··· Given records ···
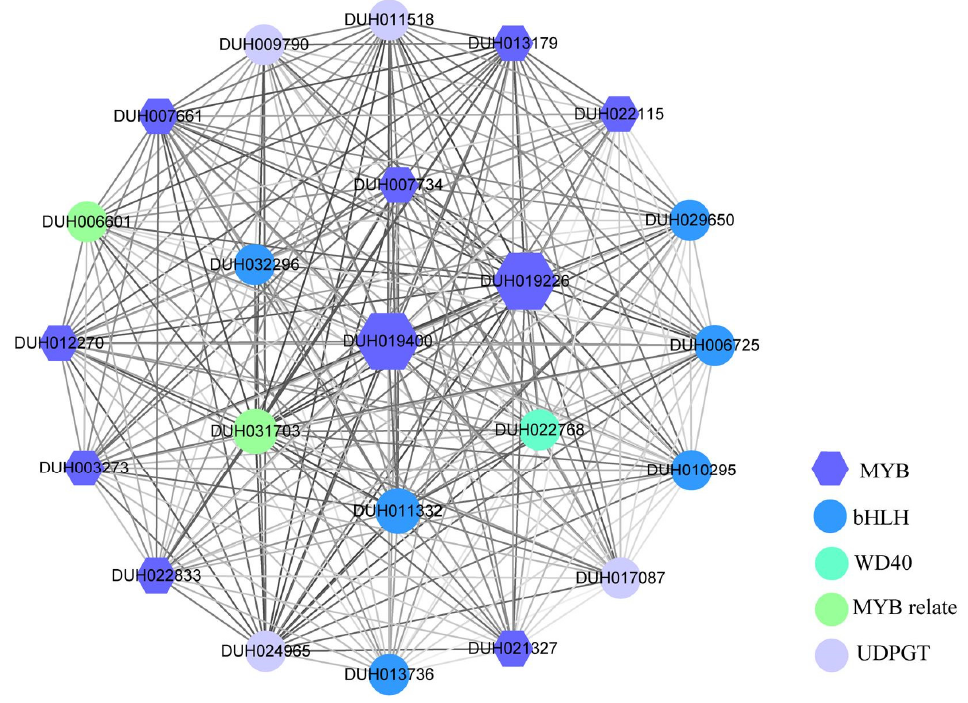
Figure 10. Visualization of hub genes in the MEturquoise module related to the a* value. Different color lumps represent distinct families, with a larger shape for a greater degree and a darker line for a greater weight.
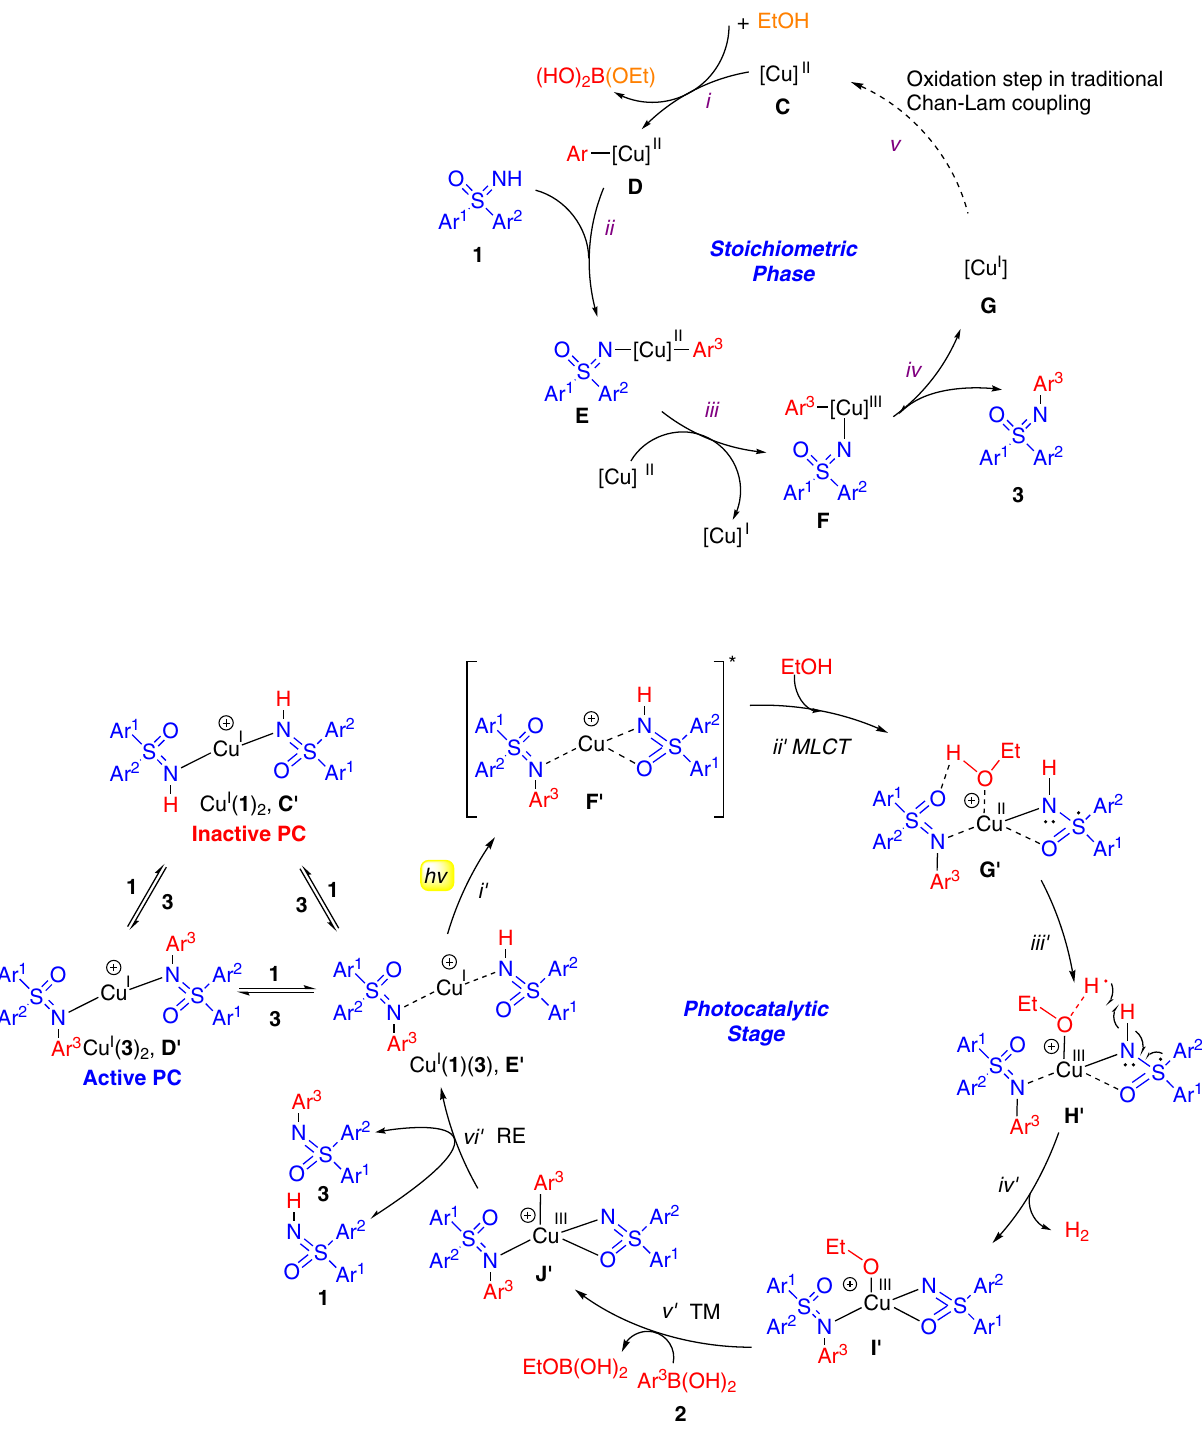
Fig. 5 Proposed mechanism of copper-catalyzed photoredox Chan-Lam coupling. The reaction was initiated by a stoichiometric classical oxidative Chan- Lam coupling, and then entered the photocatalytic stage after N -arylted product 3 and NH -sulfoximine 1 binding to Cu(I) together to form the active photocatalyst E ’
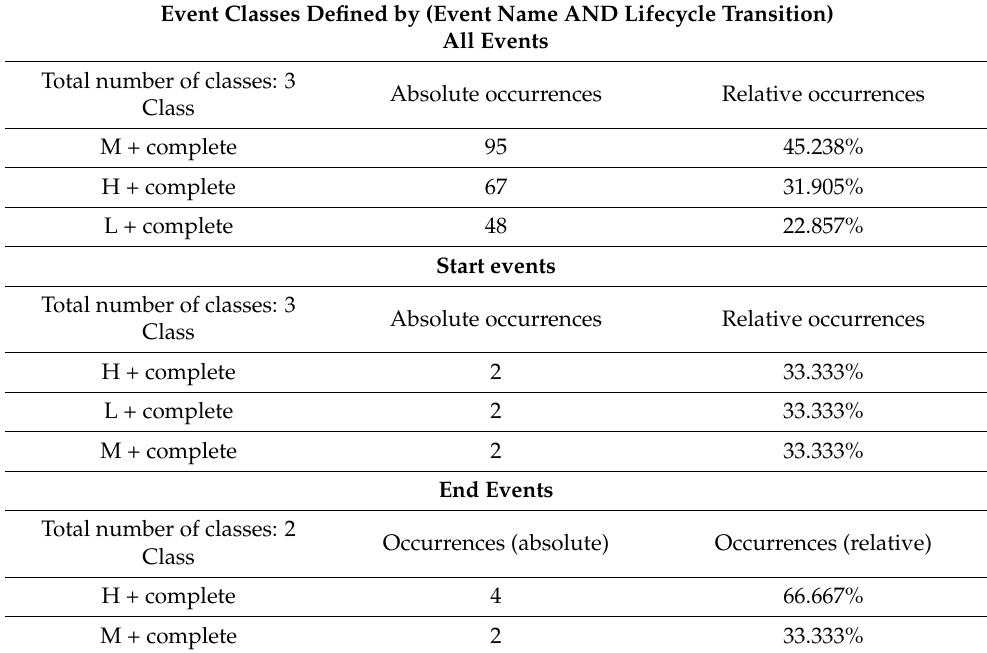
Table 3. Distribution of process instances for students’ classes in the event logs.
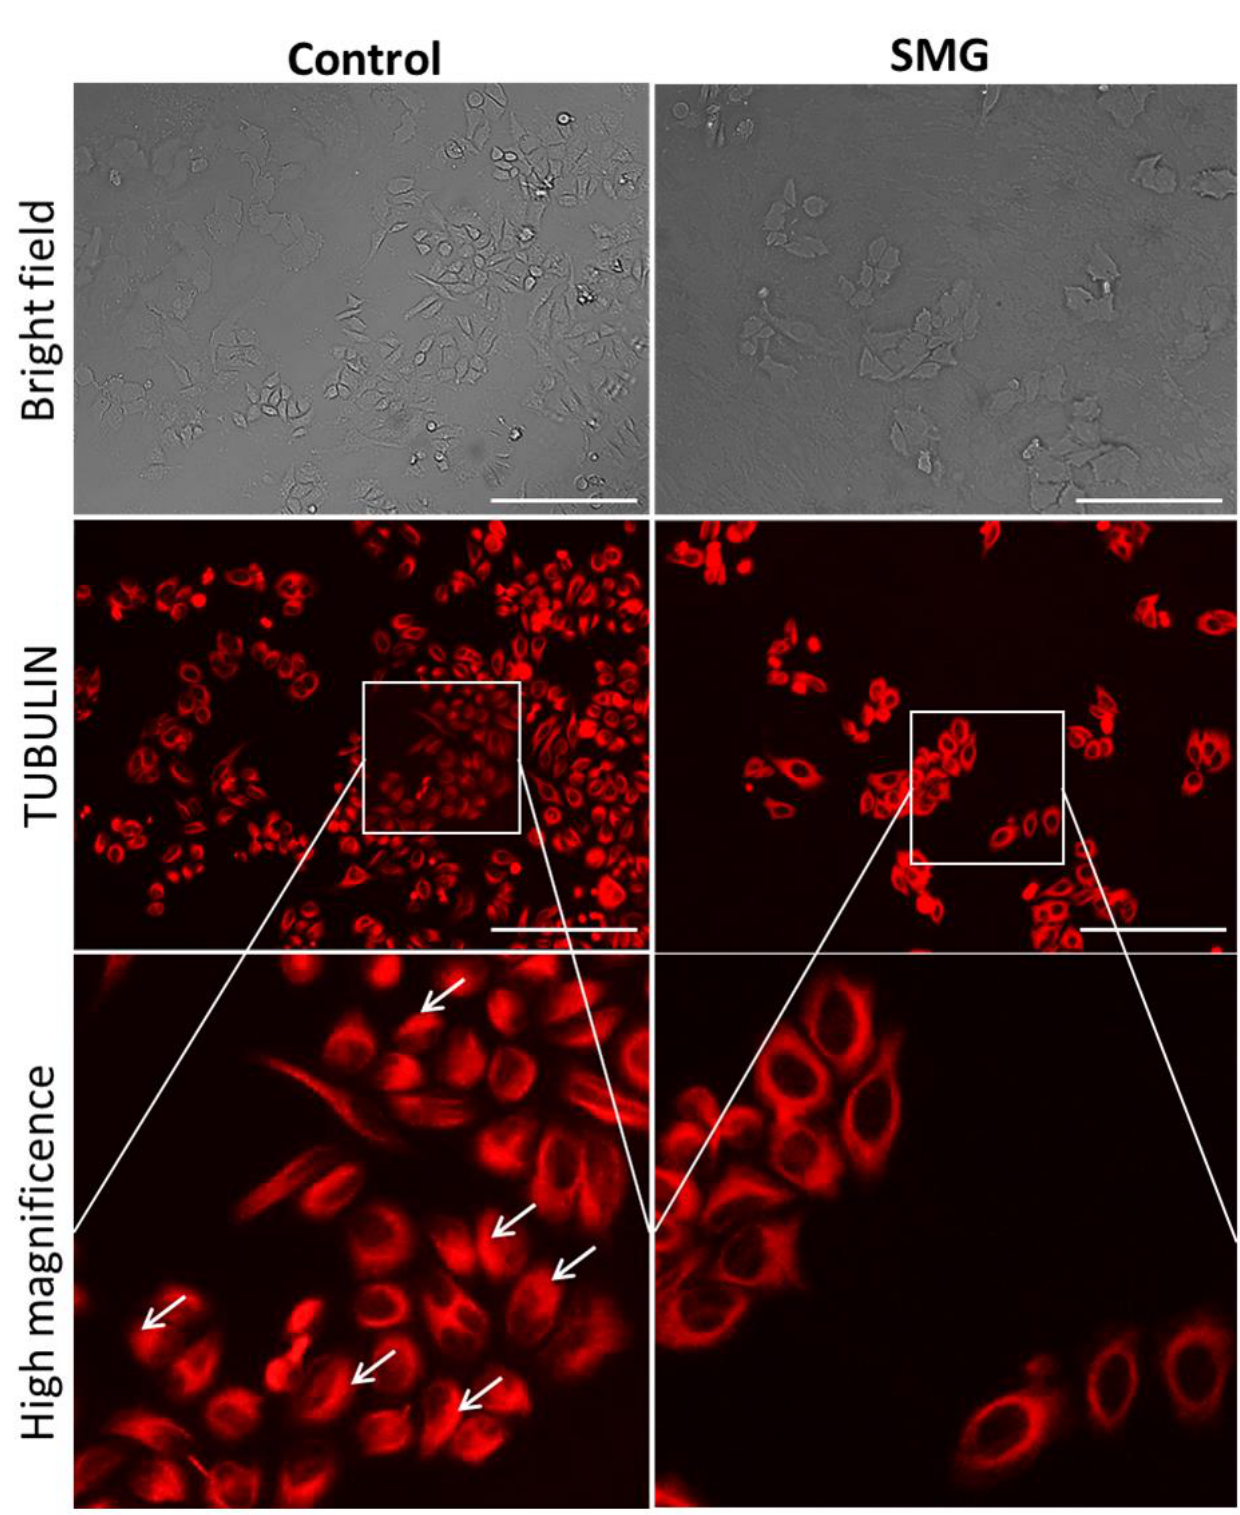
Figure 5. Distribution of microtubules in CCL-13 cells. Microtubules were stained with Sir-Tubulin (red). The white arrows indicate perinuclear accumulation of microtubules. Scale bar = 223.64 µm.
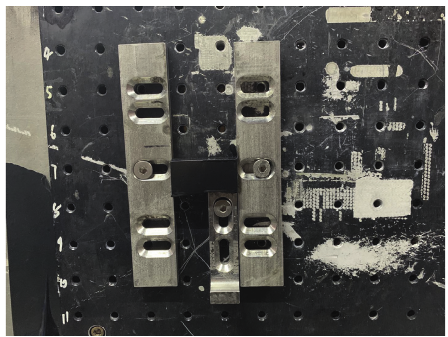
Figure 18: Schematic of Ni-based alloy GH4169 clamping.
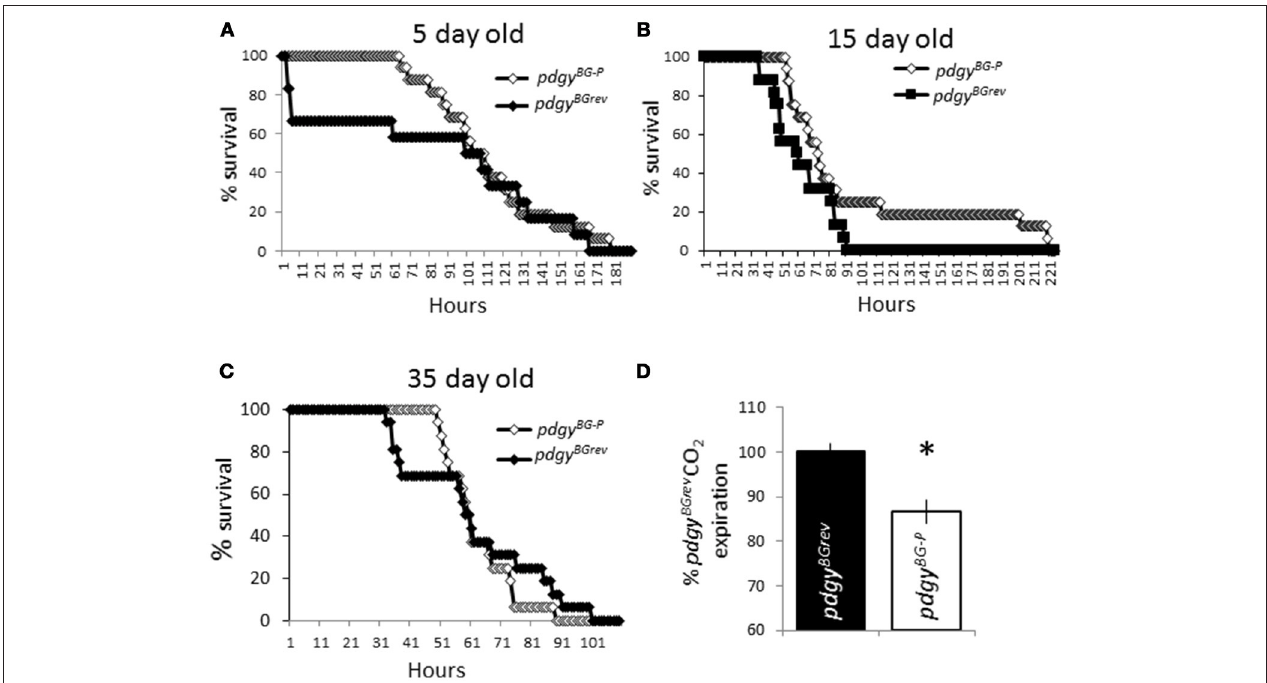
FIGURE 5 | Pdgy mutants are not generally unfit flies. pdgy BG − P and pdgy BGrev were put on peroxide in their food different ages, 5 d.o. (A) , 15 d.o. (B) , and 35 d.o. (C) . n = 16 for each condition. (D) We measured levels of CO 2 expired as an indicator of respiration. Levels of CO 2 are displayed as percent of control. * p <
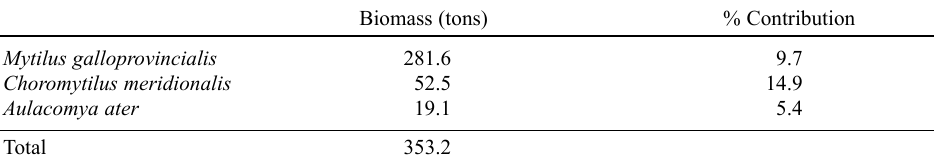
Total rocky intertidal wet biomass (tons) of Mytilus galloprovincialis, Choromytilus meridionalis and Aula- comya ater within Saldanha Bay and Langebaan Lagoon. The percentage contribution made by each species to the total mussel biomass of the system is given Biomass (tons) % Contribution Mytilus galloprovincialis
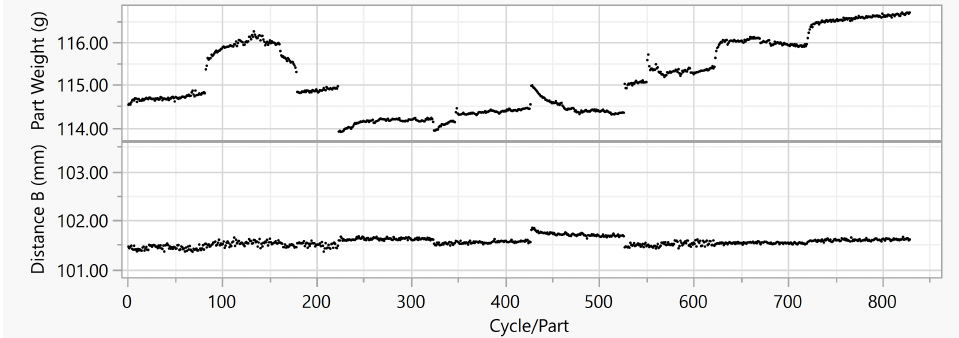
Figure 5. Part weight, Distance B vs. cycle or part in Stacking Box Data Set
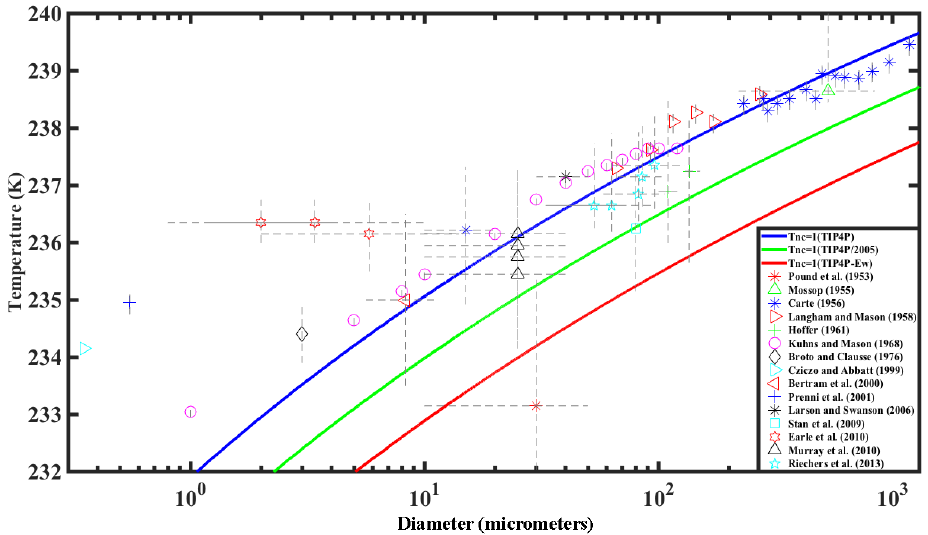
(V,a w = 1 ) and the collected ex- c = 1 (V,a w = 1 ) : blue line – σ i / w , e from the TIP4P c = 1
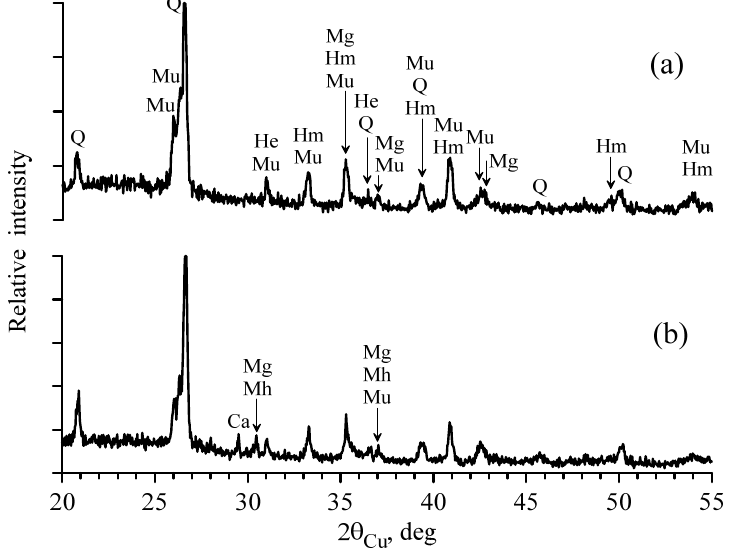
Figure 5. XRD patterns of the fly ashes samples FA1 ( a ) and FA2 ( b ).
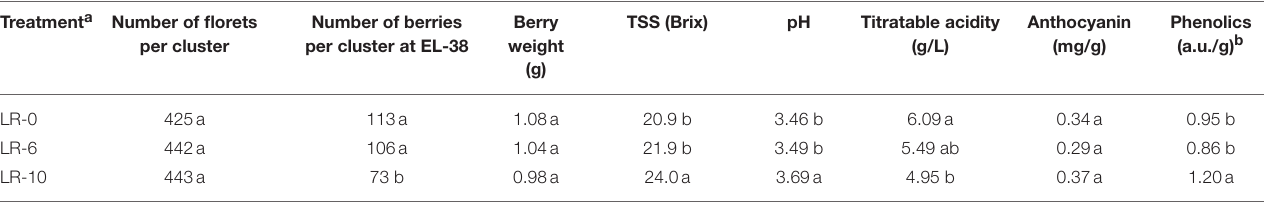
TABLE 2 | Impact of leaf removal on cluster components, basic fruit chemistry, and phenolic content. Treatment a Number of florets per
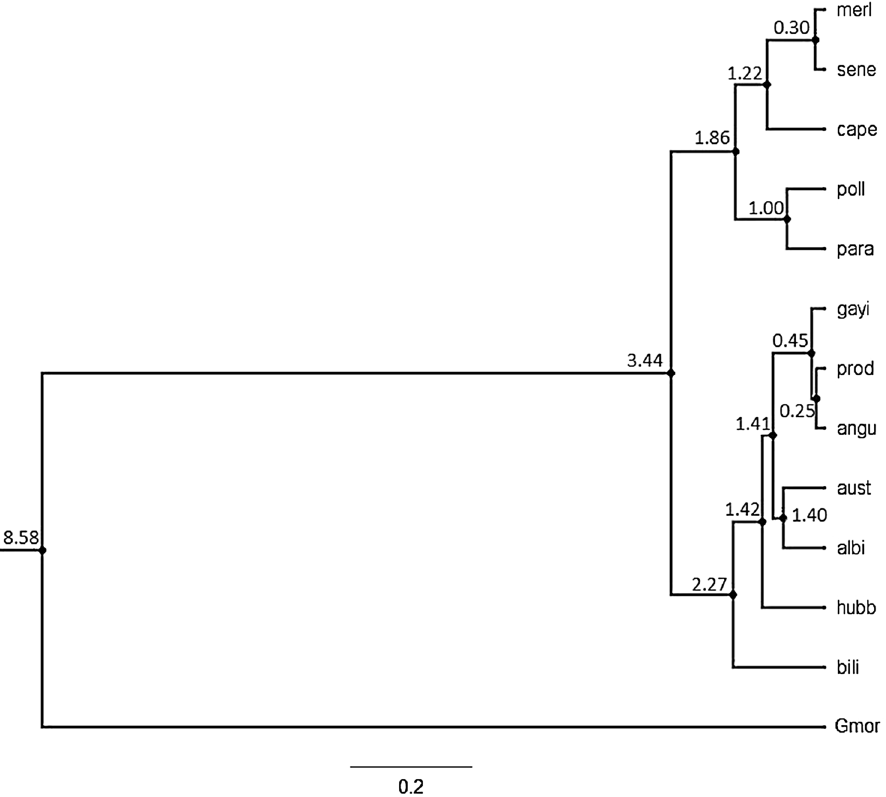
Figure 4. Bayesian reconstruction of genus Merluccius spp. on sequence variation of cyt b majority haplotypes (GTR + G substitution model) using BEAST v1.8.4 85 . Divergence time is given in MYA on nodes as calculated upon a 2% mutation rate averaged among 26 pairs of major intraspecific phylogroups of fishes 40 . Gmor corresponds to the outgroup Gadus morhua . Scale bar indicates the No. of nucleotide substitutions per 100 DNA residues. Sample codes are given in Table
···
▶ _Problem description_: For the word "each", say how many lines of the listing contain it; give the number alone.

▶ _Solved exercise_: 2